I paradossi africani

Piuttosto si vuole qui sostenere che l’Uganda  è un paese pieno di contraddizioni e paradossi che ne fanno un simbolo di come da una parte l’Africa fatichi a uscire dal tunnel del colonialismo da cui si è iniziata ad affrancare solo 60 anni fa e resti impastoiata in mezzo a corruzione, conflitti, arretratezza, disastri ambientali (di cui, quasi del tutto incolpevoli, i paesi africani pagano le terribili conseguenze), dall’altra di quanto a passi rapidissimi il continente nero stia galoppando verso parametri di sviluppo, democrazia, rispetto dei diritti e cultura, che possono fare da modello sotto molti aspetti.

L’Uganda, ad esempio, è il primo paese del continente e fra i primi tre al mondo per accoglienza profughi: 1,6 milioni. Le sue politiche attive per integrarli e inserirli in percorsi educativi e lavorativi come gli altri cittadini, ne fanno un safe haven per milioni di africani di un’area enorme che va dai Grandi Laghi alla Somalia passando per Sudan e Sud Sudan.

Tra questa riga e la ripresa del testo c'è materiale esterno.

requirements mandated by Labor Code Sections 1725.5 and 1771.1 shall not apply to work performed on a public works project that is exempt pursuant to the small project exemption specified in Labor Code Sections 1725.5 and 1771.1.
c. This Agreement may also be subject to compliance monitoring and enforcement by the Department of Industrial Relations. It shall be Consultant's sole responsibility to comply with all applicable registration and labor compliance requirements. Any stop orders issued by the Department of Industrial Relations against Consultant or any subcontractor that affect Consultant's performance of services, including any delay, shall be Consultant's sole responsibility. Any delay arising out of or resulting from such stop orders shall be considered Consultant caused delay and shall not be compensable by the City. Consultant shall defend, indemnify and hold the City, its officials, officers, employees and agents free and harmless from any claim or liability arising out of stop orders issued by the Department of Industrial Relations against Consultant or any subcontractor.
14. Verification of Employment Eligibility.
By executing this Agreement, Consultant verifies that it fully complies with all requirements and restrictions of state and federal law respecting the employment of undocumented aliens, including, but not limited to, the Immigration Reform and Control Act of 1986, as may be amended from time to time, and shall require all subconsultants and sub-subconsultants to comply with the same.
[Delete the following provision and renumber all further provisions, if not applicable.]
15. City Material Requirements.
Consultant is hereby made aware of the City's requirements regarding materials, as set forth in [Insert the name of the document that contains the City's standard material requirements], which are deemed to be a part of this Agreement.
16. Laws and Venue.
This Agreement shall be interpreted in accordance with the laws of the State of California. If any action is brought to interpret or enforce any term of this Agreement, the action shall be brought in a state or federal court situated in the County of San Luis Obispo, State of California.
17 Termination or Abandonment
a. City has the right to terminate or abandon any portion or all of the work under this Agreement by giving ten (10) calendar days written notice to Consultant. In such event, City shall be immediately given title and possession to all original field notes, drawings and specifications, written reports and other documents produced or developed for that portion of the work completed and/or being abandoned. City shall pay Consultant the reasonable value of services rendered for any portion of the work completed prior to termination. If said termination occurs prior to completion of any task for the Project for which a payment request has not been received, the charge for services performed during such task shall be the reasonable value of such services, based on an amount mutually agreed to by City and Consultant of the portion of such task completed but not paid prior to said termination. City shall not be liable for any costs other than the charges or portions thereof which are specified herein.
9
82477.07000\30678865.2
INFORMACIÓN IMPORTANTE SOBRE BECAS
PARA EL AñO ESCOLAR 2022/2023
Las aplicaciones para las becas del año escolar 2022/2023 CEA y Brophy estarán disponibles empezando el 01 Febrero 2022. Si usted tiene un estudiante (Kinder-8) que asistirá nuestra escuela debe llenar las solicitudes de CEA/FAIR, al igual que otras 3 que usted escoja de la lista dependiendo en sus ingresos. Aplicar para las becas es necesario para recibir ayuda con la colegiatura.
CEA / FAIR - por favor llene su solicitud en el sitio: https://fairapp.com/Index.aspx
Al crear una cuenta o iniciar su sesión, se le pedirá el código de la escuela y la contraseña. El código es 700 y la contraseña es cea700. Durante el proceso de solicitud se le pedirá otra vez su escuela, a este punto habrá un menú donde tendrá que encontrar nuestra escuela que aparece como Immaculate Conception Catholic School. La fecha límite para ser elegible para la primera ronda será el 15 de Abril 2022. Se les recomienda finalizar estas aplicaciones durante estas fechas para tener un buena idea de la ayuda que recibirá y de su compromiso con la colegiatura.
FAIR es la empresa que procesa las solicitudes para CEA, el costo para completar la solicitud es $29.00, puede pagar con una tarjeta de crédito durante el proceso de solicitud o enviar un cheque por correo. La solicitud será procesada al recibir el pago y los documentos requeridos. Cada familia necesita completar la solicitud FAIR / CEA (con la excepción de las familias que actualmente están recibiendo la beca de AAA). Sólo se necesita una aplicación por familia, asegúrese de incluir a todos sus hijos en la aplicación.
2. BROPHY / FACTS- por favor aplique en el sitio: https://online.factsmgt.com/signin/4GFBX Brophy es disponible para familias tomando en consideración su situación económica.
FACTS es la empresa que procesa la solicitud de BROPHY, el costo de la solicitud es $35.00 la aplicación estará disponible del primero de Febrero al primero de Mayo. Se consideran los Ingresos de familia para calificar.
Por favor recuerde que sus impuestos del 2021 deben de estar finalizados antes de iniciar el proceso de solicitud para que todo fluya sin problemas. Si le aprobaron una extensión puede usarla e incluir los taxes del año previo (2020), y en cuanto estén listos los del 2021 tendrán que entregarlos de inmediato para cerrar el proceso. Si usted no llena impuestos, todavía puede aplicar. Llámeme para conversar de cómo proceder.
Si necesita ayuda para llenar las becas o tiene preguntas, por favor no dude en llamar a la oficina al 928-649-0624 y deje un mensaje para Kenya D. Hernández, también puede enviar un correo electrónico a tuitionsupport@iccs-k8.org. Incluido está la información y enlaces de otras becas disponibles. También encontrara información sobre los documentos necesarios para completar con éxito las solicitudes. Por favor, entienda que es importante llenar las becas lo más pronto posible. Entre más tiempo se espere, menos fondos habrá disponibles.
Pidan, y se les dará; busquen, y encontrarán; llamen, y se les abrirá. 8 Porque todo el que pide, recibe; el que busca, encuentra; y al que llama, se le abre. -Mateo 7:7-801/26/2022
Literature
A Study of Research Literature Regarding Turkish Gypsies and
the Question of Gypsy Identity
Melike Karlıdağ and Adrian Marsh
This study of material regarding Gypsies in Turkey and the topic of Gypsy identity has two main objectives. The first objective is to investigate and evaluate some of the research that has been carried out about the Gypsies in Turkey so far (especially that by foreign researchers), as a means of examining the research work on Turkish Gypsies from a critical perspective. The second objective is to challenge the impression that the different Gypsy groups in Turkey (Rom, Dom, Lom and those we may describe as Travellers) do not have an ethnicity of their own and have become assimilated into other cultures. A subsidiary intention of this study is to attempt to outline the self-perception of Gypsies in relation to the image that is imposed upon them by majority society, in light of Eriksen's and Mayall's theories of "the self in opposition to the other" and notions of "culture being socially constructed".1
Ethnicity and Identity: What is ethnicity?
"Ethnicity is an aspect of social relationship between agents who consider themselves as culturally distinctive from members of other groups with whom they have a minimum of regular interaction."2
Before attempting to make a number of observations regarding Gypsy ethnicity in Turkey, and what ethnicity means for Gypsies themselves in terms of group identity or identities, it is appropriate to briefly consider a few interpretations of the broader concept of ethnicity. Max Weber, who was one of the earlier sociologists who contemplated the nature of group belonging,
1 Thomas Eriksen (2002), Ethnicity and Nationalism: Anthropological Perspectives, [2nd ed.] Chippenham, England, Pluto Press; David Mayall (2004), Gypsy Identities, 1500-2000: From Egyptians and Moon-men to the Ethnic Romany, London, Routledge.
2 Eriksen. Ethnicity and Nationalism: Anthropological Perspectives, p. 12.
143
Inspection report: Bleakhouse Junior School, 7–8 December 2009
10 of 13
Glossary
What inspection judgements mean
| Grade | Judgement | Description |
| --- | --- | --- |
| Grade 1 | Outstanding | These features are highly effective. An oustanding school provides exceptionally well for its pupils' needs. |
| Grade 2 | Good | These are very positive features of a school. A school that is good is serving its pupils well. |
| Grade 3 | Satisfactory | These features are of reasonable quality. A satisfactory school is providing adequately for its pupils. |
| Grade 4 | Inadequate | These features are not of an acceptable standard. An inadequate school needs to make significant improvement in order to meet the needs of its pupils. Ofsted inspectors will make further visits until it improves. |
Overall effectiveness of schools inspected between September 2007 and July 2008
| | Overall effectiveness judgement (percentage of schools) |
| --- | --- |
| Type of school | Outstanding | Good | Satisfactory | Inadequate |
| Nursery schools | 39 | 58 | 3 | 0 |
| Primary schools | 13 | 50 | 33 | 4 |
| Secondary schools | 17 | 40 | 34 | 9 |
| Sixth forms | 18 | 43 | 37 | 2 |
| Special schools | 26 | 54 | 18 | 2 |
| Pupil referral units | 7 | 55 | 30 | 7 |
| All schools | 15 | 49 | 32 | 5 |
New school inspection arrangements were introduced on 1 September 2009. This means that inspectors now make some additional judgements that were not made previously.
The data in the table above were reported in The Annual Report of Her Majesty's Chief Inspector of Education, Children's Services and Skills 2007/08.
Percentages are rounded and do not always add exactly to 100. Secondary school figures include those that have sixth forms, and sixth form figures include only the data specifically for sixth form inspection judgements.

Lo si comprende bene spingendosi a Elegu, estremo nord del paese. Al di là di un ponte di ferro trafficatissimo, c’è il Sud Sudan. Da questa parte, a una decina di metri, sorge il collection center, un punto di primissima accoglienza per i profughi che entrano senza soluzione di continuità per una serie di sfortunati eventi che colpiscono il più giovane paese del mondo da un decennio a questa parte: guerra, siccità e carestie, ora anche terribili alluvioni.

Dalla frontiera di Elegu ne entrano in media 500/600 al mese, con picchi toccati lo scorso maggio quando gli ingressi hanno sfiorato i 1.500. Li si vedono passare il ponte senza particolari problemi pur non avendo, nella stragrande maggioranza dei casi, documenti da esibire.

Il sistema

Sciamano con decine di bambini al seguito e vengono indirizzati al centro di accoglienza. «Qui li identifichiamo – spiega Francis Kirya, funzionario per la registrazione dei profughi, dipenderete direttamente dall’ufficio del primo ministro -  prendiamo le impronte, comprendiamo se ci sono bisogni speciali (donne incinte, minori, disabili, malati, ndr), offriamo loro cibo e acqua e li collochiamo in un secondo centro a una decina di chilometri da qui, dove attenderanno di sapere la loro destinazione definitiva, nel giro di massimo due settimane».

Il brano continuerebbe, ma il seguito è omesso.